Lift every line from the entries that includes the word "simple".

|---|

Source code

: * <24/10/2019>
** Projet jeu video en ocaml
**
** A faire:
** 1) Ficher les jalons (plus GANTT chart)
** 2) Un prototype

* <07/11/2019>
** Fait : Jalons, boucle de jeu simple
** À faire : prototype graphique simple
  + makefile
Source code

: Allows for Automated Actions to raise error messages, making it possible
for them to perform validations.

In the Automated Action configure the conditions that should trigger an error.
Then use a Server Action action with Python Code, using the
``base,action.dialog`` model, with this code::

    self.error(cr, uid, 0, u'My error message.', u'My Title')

|---|

> [Task answer]
** Fait : Jalons, boucle de jeu simple
** À faire : prototype graphique simple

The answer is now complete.